Guiting Power
Recently, with R's help, I've been trying to knock a few things off my worry list. For several weeks I'd been fretting (in a pretty low-key way, admittedly) about the ride-on mower, which we were told to run at intervals throughout the winter, but hadn't - and when it finally hit the top of my list last week, and I tried to start it, almost inevitably it turned out to have a flat battery. R then realised that his battery charger pre-dated our relationship (I'm sure there's a metaphor there somewhere, but perhaps fortunately I can't quite pin it down), so he went to Halfords and bought a new one. And happily, once its battery was recharged, the mower started - albeit a bit reluctantly. The other thing we'd been told to do was not to leave E10 fuel sitting unused in it for any length of time, though of course we'd done that as well - but I had at least remembered to run the tank down to nearly empty last autumn. Yesterday we topped it up with some fresh E5, at which point it started quite promptly and ran perfectly well, so before going off to the owl field I rattled round the top garden and did a high cut, and then patted myself metaphorically on the back and drew a red line through "mower" on my mental list.

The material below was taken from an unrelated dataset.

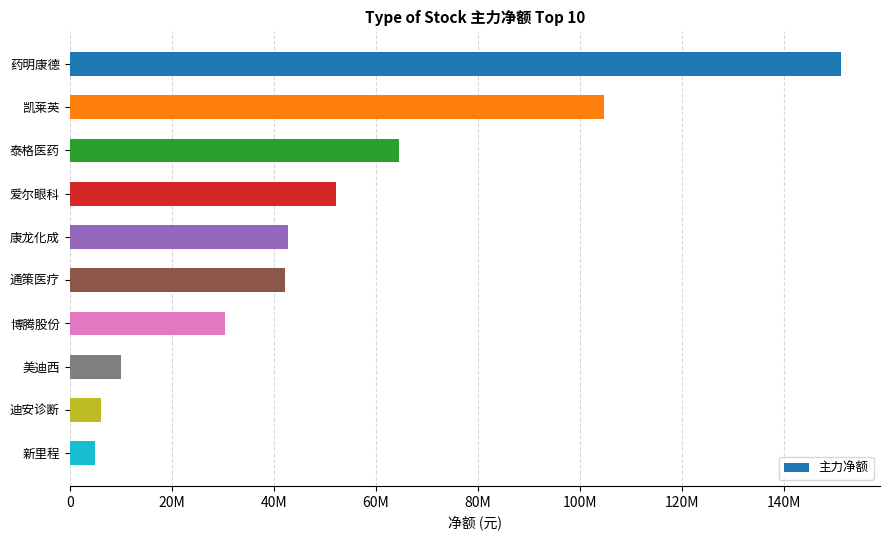

How many bars are there in total?

10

This morning the top item on the list was "rose" - this being a Banksia rose that I found, many years ago, self-seeded into the gravel of the back yard, and which once I'd given it some soil to get its feet into turned out to have Putinesque ambitions of territorial expansion. This would surprise me more than it does if I hadn't seen one once in Stow-on-the-Wold, climbing across the roof of a cottage. Over the years we've made various attempts to contain the beast, but last summer it got completely away from us and almost killed a mature hawthorn by swamping it. As I've tried - and failed - a few times now to kill the odd unwelcome self-seeded hawthorn, I can attest to this being a near-impossibility, so I'm reluctantly admiring of the rose for having got so close. Anyway, I checked the hawthorn yesterday and found that it was budding, so this morning we set to work on the rose, and cut the whole thing back to about six feet. To be honest I hadn't thought that we'd get it all done in one session, but my little Stihl battery-powered chainsaw made light work of the stems, even though some of them were by now closer in size to small trunks. Ripping the shoots out through the hawthorn canopy was more challenging - especially as some of them were at least twelve feet long, and both rose and hawthorn are quite viciously thorned - but with R doing most of the heavy work, we managed it.
R then went back to his Sisyphean task of digging brambles out of the flower beds, while I did a little bit of work in the wild garden, pruning the quince tree and cutting up a huge limb that came down off a Bhutan pine in one of the recent storms. After this we sat for a while over coffee and biscuits, chatting and feeling very self-righteous. And then I went owling - which was the point at which the day fell apart. To be fair, I couldn't really have predicted the dearth of bird movement up on the scarp - it was brighter today than yesterday, a tiny bit warmer, and (at least in theory) barely any windier. But in reality the wind was vicious, and as we know, the owls don't care for it, so they stayed tucked up in their tussocks, while the owling crew (who also don't care for it) stood around with gritted teeth, and a mounting feeling that this was going to be a Bad Day. The further the afternoon wore on, the more I wished that I'd stuck on yesterday's good owls, and not pushed my luck on a twist.
Driving home in the dusk with virtually nothing on the camera, I annoyed quite a few commuters by stopping at the roadside and leaping out of the car whenever a Red Kite hove into view, but they slipped away on the wind every time before I could get any decent shots, so I might as well have saved us all the aggravation. The last of these stops was on the hill above Guiting Power, where after missing a mini-murmuration I thought I'd better rattle off a few landscape frames. Guiting Power is a more interesting village than this image would lead you to believe; you can read about it here and here, if you'd care to. One day when the owl season is over I'll make the effort to find out the location of the nature reserve, and check it out.